# TASK ITEM:
Find and copy every line in the records that includes the string "assets".

# THE DATA:
◆ ◆ ◆ ◆ ◆ ◆ ◆

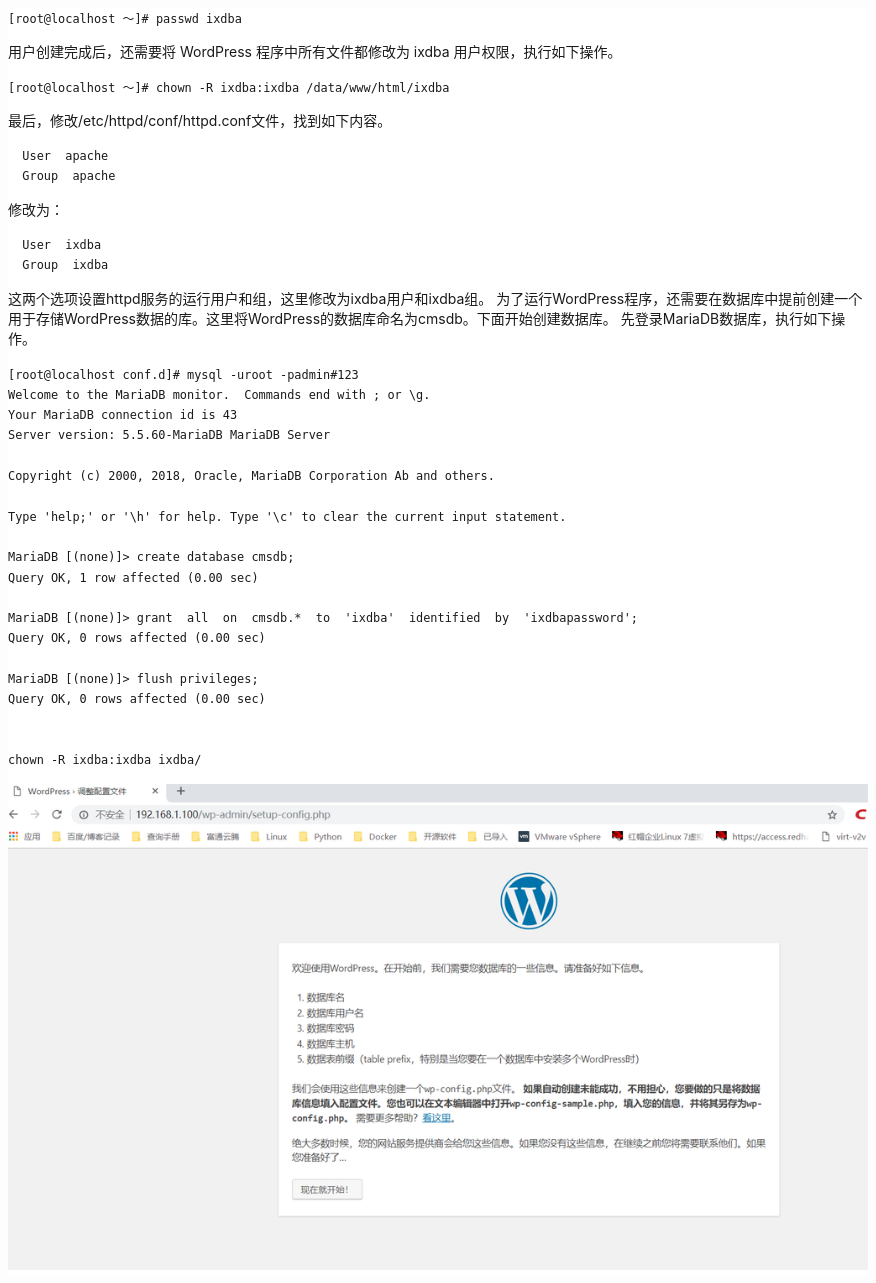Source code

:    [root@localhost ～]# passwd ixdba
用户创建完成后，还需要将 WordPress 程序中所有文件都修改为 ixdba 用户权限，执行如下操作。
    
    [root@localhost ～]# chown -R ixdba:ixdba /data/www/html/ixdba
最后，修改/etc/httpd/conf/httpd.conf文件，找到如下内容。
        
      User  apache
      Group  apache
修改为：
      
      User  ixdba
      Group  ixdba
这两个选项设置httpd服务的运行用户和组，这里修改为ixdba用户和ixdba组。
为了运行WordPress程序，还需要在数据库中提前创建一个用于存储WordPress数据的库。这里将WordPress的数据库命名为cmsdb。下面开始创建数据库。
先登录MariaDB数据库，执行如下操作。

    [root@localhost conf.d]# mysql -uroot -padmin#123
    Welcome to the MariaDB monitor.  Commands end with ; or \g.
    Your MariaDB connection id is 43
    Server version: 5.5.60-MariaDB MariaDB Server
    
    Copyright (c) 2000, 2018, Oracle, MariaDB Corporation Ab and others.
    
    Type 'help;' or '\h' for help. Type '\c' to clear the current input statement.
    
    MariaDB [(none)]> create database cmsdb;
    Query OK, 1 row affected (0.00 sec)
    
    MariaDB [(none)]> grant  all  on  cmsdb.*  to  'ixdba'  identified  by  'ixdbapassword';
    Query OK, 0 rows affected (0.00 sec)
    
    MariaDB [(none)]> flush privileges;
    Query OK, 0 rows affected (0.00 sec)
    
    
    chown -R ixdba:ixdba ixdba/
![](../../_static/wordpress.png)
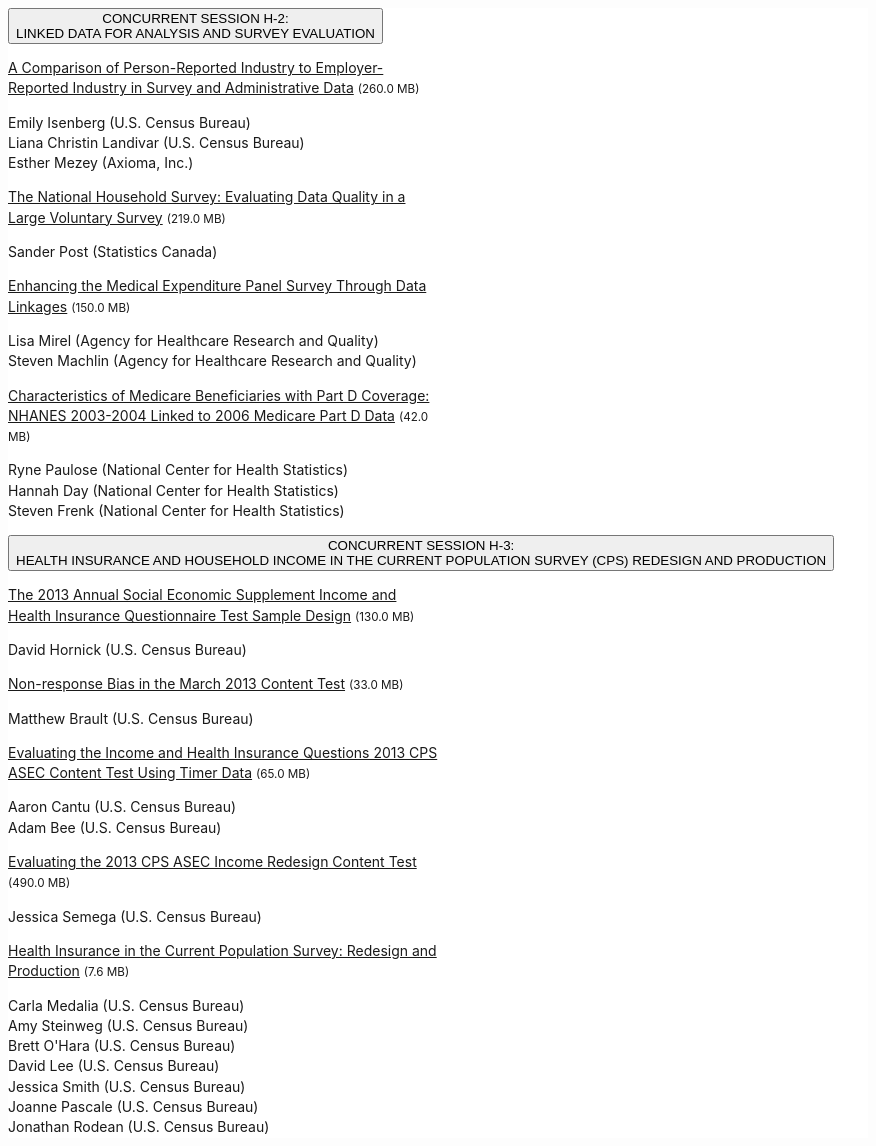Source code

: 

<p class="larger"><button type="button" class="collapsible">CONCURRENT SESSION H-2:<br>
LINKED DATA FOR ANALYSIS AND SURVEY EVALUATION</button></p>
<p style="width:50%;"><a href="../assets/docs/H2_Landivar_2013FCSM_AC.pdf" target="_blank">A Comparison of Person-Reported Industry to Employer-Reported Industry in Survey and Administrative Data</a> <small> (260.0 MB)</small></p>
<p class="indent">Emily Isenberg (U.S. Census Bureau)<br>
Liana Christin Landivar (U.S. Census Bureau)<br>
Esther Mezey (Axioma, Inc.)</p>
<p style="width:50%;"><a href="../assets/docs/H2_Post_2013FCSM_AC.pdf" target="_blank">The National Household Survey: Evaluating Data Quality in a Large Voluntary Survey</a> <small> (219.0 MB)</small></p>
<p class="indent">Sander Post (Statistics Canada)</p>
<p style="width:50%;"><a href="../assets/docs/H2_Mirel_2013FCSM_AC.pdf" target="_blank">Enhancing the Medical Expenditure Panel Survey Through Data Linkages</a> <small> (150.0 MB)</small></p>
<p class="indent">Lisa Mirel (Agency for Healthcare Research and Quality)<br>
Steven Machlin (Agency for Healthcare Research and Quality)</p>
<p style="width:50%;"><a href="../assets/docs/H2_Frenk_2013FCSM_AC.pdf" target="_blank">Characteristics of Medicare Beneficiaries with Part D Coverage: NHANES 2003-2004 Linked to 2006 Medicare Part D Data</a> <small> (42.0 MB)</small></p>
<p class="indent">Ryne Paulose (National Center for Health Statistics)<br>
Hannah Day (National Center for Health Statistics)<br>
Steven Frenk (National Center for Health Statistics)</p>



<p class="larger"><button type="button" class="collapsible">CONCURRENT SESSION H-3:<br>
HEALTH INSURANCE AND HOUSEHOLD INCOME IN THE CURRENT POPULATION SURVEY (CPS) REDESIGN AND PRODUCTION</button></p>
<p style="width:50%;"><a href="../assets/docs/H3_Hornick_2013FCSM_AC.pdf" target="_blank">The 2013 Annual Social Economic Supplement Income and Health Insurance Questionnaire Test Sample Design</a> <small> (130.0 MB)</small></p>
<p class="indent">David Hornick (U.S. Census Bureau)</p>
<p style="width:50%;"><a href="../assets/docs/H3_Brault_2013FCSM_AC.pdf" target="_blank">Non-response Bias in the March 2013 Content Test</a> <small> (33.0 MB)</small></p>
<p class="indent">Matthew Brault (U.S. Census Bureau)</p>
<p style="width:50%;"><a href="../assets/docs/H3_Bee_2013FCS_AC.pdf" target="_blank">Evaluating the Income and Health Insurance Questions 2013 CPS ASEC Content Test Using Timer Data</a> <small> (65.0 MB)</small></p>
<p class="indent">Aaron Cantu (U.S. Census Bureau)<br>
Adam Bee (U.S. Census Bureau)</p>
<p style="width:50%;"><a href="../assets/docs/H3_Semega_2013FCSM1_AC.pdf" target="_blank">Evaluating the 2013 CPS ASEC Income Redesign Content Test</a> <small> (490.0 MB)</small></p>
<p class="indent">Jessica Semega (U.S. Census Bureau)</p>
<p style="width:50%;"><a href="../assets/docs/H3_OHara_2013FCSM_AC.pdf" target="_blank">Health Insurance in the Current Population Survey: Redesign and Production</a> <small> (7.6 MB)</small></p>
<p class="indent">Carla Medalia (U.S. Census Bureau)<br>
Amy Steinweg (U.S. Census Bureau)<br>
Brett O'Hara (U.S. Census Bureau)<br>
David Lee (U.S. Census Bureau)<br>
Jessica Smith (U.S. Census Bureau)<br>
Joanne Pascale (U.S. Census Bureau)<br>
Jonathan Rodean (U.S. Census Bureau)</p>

◆ ◆ ◆ ◆ ◆ ◆ ◆

# OUTPUT BELOW:
<p style="width:50%;"><a href="../assets/docs/H2_Landivar_2013FCSM_AC.pdf" target="_blank">A Comparison of Person-Reported Industry to Employer-Reported Industry in Survey and Administrative Data</a> <small> (260.0 MB)</small></p>
<p style="width:50%;"><a href="../assets/docs/H2_Post_2013FCSM_AC.pdf" target="_blank">The National Household Survey: Evaluating Data Quality in a Large Voluntary Survey</a> <small> (219.0 MB)</small></p>
<p style="width:50%;"><a href="../assets/docs/H2_Mirel_2013FCSM_AC.pdf" target="_blank">Enhancing the Medical Expenditure Panel Survey Through Data Linkages</a> <small> (150.0 MB)</small></p>
<p style="width:50%;"><a href="../assets/docs/H2_Frenk_2013FCSM_AC.pdf" target="_blank">Characteristics of Medicare Beneficiaries with Part D Coverage: NHANES 2003-2004 Linked to 2006 Medicare Part D Data</a> <small> (42.0 MB)</small></p>
<p style="width:50%;"><a href="../assets/docs/H3_Hornick_2013FCSM_AC.pdf" target="_blank">The 2013 Annual Social Economic Supplement Income and Health Insurance Questionnaire Test Sample Design</a> <small> (130.0 MB)</small></p>
<p style="width:50%;"><a href="../assets/docs/H3_Brault_2013FCSM_AC.pdf" target="_blank">Non-response Bias in the March 2013 Content Test</a> <small> (33.0 MB)</small></p>
<p style="width:50%;"><a href="../assets/docs/H3_Bee_2013FCS_AC.pdf" target="_blank">Evaluating the Income and Health Insurance Questions 2013 CPS ASEC Content Test Using Timer Data</a> <small> (65.0 MB)</small></p>
<p style="width:50%;"><a href="../assets/docs/H3_Semega_2013FCSM1_AC.pdf" target="_blank">Evaluating the 2013 CPS ASEC Income Redesign Content Test</a> <small> (490.0 MB)</small></p>
<p style="width:50%;"><a href="../assets/docs/H3_OHara_2013FCSM_AC.pdf" target="_blank">Health Insurance in the Current Population Survey: Redesign and Production</a> <small> (7.6 MB)</small></p>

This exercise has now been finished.